Dolby SR is heralded by many as enabling analogue recordings to sound cleaner and more transparent than the best digital recordings. As an additional benefit, it is reasonably tolerant of level errors or tape speed changes, which means that a degree of varispeed may be used without ruining the sound. Due to its high cost, Dolby SR is generally only found in professional systems, usually in the form of an add-on rack system or as plug-in cards.
Dolby S should really come directly after Dolby C, because it's a semi-pro system, and like Dolby C it has found its way into consumer hi-fi machines as well as some home recording multitrack recorders. It is related to Dolby SR, which is why SR was discussed first, but it would be wrong to consider Dolby S as being a low cost version of SR -- in reality, it more closely resembles Dolby C, but with some of the filter technology from SR thrown in. Subjectively, Dolby S sounds more natural than either Dolby B or C and its noise performance means that even narrow format multitrack machines compare well with budget digital multitracks in terms of noise and sonic transparency. Though Dolby S is considerably cheaper than SR, it still costs more than Dolby B and C systems.
In the audio world you never get something for nothing, and all noise reduction systems have side-effects that compromise the audio quality to some extent. At one end of the scale we have the costly Dolby SR system, which does a beautiful job of preserving audio integrity, while at the other end of the scale artifacts such as noise pumping, timbral changes or a perceived loss of 'life' are likely to occur to a greater or lesser extent with most consumer noise reduction systems, depending on the type of system used and how well the hardware is set up.
It must be understood that all the noise reduction systems discussed act only on tape noise -- they have no effect on hiss that's already present in the material you are recording, and the same noise reduction system must be engaged both during recording and playback. It should also be understood that noise reduction systems only act to reduce the level of noise when the audio signal itself is at a low level. When the recorded signal is at or near its maximum level, the background hiss will not be reduced in level -- we rely on the music to drown out or mask the hiss. Multi-band systems such as Dolby A and Dolby SR are most effective, because they allow different parts of the audio spectrum to be processed independently; with simpler single band systems, narrow band audio in one part of the spectrum may fail to mask noise occurring in other parts of the spectrum.

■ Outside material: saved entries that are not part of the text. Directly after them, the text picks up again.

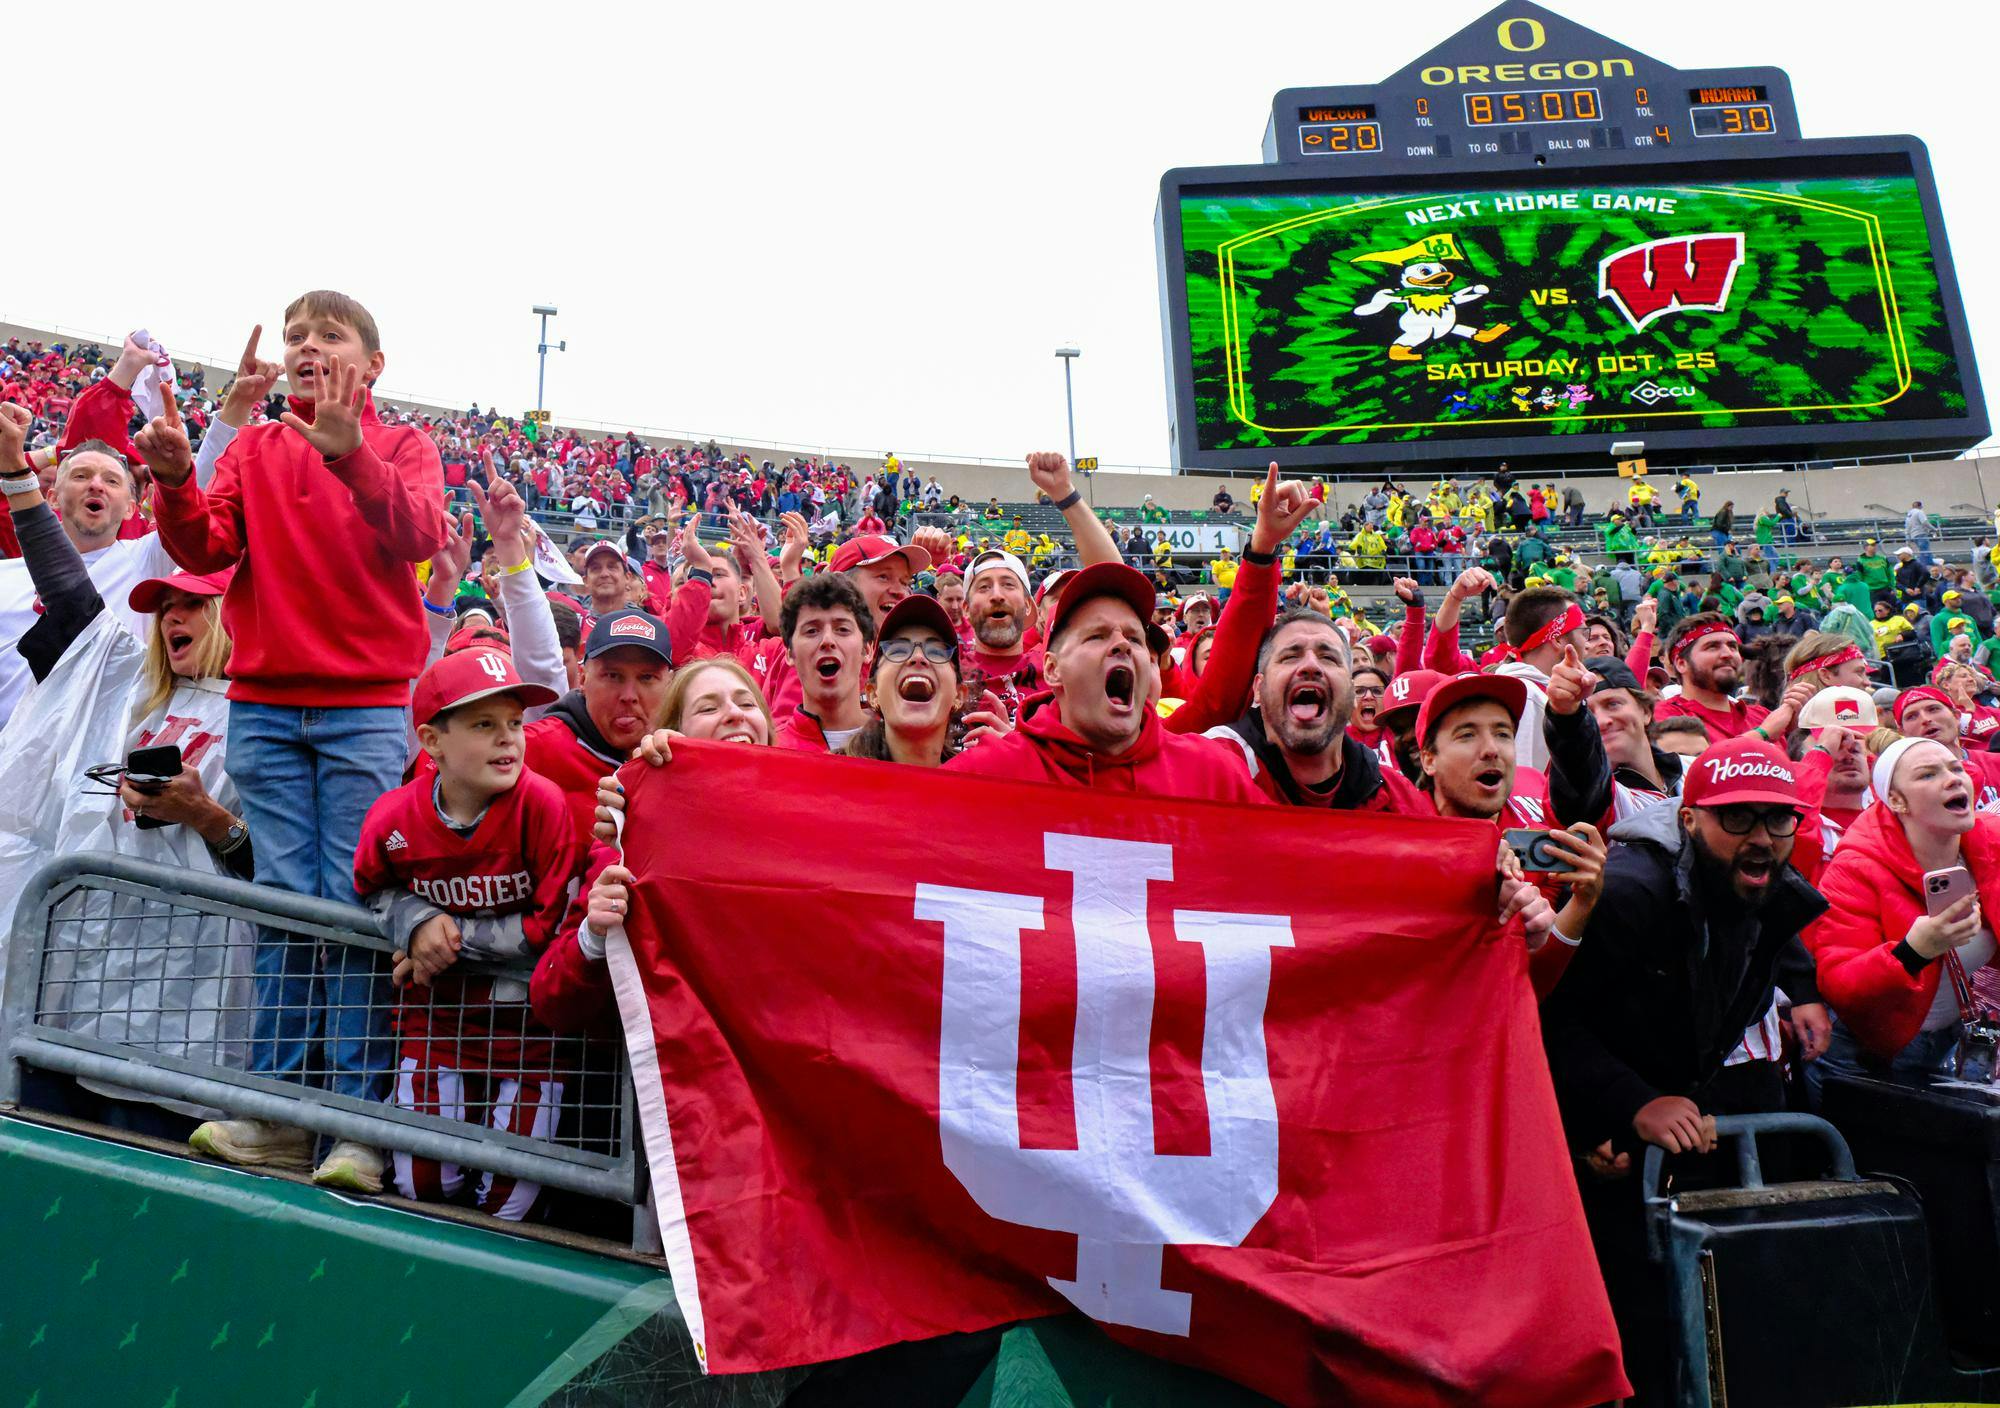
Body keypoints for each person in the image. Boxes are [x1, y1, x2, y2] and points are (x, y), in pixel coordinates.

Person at [141, 295, 447, 1180]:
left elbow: (421, 533)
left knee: (351, 910)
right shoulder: (256, 446)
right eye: (296, 338)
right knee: (282, 905)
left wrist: (351, 452)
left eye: (330, 335)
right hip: (268, 708)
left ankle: (356, 1125)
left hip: (362, 710)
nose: (308, 347)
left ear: (373, 365)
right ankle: (277, 1114)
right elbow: (206, 541)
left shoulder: (403, 447)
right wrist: (170, 480)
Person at [1542, 737, 1829, 1399]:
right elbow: (1545, 1017)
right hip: (1591, 1147)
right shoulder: (1629, 892)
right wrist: (1632, 1104)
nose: (1761, 837)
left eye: (1777, 818)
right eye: (1736, 818)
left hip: (1669, 1136)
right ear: (1689, 817)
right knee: (1630, 1339)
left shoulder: (1775, 891)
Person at [350, 649, 576, 1210]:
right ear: (431, 742)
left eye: (515, 724)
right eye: (484, 724)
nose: (508, 740)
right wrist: (415, 919)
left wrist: (444, 940)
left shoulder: (543, 805)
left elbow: (547, 925)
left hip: (530, 1036)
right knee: (424, 1186)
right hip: (436, 1026)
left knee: (508, 1200)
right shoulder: (394, 817)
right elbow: (370, 887)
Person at [946, 561, 1268, 802]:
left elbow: (1297, 862)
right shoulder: (991, 777)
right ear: (1052, 669)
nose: (1122, 644)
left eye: (1135, 638)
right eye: (1097, 636)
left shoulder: (1212, 776)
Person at [1808, 737, 1999, 1090]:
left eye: (1956, 768)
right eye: (1927, 775)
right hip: (1863, 1054)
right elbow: (1839, 982)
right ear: (1896, 800)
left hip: (1954, 1043)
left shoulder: (1991, 843)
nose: (1954, 778)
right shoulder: (1855, 868)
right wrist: (1913, 952)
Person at [845, 594, 1005, 767]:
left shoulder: (981, 786)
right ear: (872, 693)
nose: (918, 657)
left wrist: (1021, 761)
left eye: (936, 652)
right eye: (898, 650)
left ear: (958, 695)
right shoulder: (835, 780)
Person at [775, 572, 874, 753]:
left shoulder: (898, 746)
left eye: (843, 629)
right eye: (812, 631)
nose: (827, 640)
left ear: (867, 650)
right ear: (789, 653)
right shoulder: (771, 750)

Finally, noise reduction can only work effectively when the tape machine is properly aligned and when the correct type of tape is being used. This necessitates cleaning your tape heads before every recording session and having your machine serviced at sensible intervals. Used with care, even the simplest noise reduction system can bring about a worthwhile improvement in subjective recorded sound quality, so if the price you have to pay is a slight change in sound quality, think about the alternative -- eternal hiss!